XVIII – adotar métodos não aprovados por autoridade competente ou sem embasamento técnico-científico para o abate de animais;

XIX – mutilar animais, exceto quando houver indicação clínico-cirúrgica veterinária ou zootécnica;

XX – executar medidas de depopulacão por métodos não aprovados pelos órgãos ou entidades oficiais, como utilizar afogamento ou outras formas cruéis;

XXI – induzir a morte de animal utilizando método não aprovado ou não recomendado pelos órgãos ou entidades oficiais e sem profissional devidamente habilitado;

XXII – utilizar de métodos punitivos, baseados em dor ou sofrimento com a finalidade de treinamento, exibição ou entretenimento;

XXIII – utilizar agentes ou equipamentos que inflijam dor ou sofrimento com o intuito de induzir comportamentos desejados durante práticas esportivas, de entretenimento e de atividade laborativa, incluindo apresentações e eventos similares, exceto quando em situações de risco de morte para pessoas e/ou animais ou tolerados enquanto estas práticas forem legalmente permitidas;

XXIV – submeter animal a eventos, ações publicitárias, filmagens, exposições e/ou produções artísticas e/ou culturais para os quais não tenham sido devidamente preparados física e emocionalmente ou de forma a prevenir ou evitar dor, estresse e/ ou sofrimento;

XXV – fazer uso e/ou permitir o uso de agentes químicos e/ou físicos para inibir a dor ou que possibilitam modificar o desempenho fisiológico para fins de participação em competição, exposições, entretenimento e/ou atividades laborativas.

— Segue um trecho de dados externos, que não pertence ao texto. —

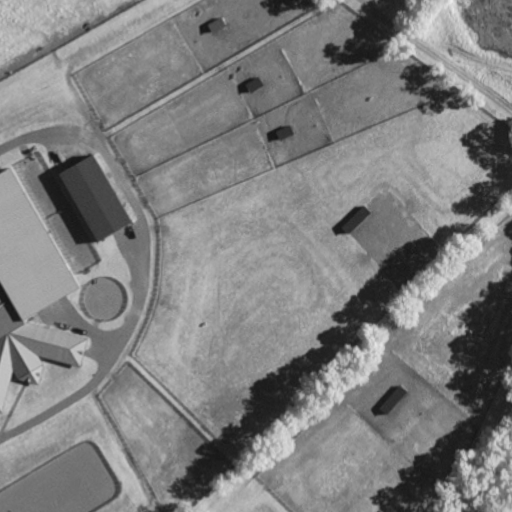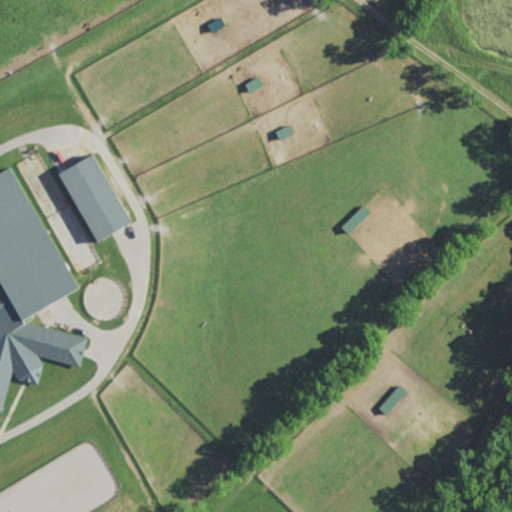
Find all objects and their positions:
road: (436, 56)
building: (88, 197)
building: (94, 198)
road: (141, 265)
park: (245, 267)
building: (27, 289)
building: (31, 290)
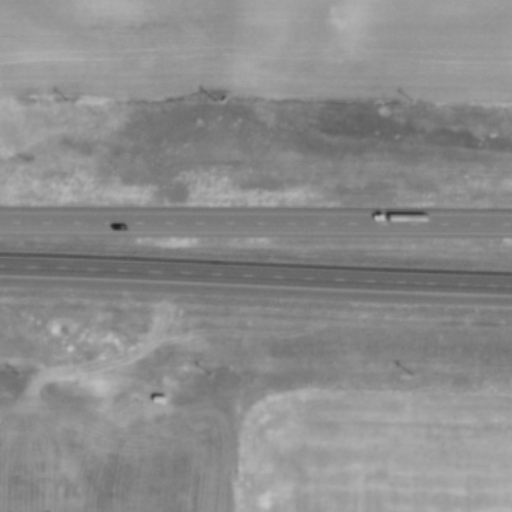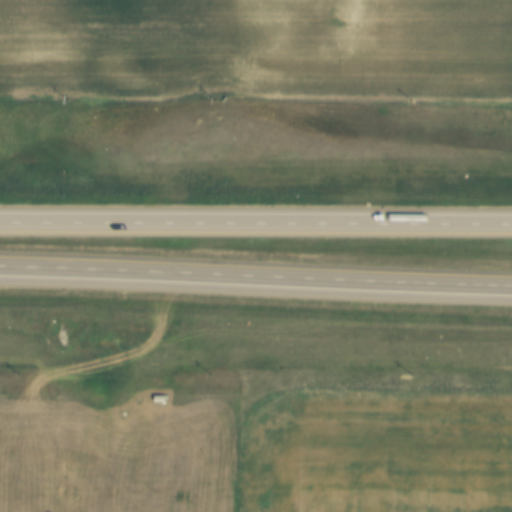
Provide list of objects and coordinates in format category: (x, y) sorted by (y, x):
road: (255, 222)
road: (255, 274)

XXVI – utilizar alimentação forçada, exceto quando para fins de tratamento prescrito por médico veterinário;

XXVII – estimular, manter, criar, incentivar, utilizar animais da mesma espécie ou de espécies diferentes em lutas;

XXVIII – estimular, manter, criar, incentivar, adestrar, utilizar animais para a prática de abuso sexual;

XXIX – realizar ou incentivar acasalamentos que tenham elevado risco de problemas congênitos e que afetem a saúde da prole e/ou progenitora, ou que perpetuem problemas de saúde pré-existentes dos progenitores.

        

         Atente-se que qualquer pessoa que utilize cães de trabalho e não realizam um manejo adequado podem facilmente incorrer, sem intenção, em diversos incisos da resolução sobre maus-tratos, como por exemplo os incisos IV, VII, VIII, XI, e em especial os incisos; XIV, XV, XVI e XVII.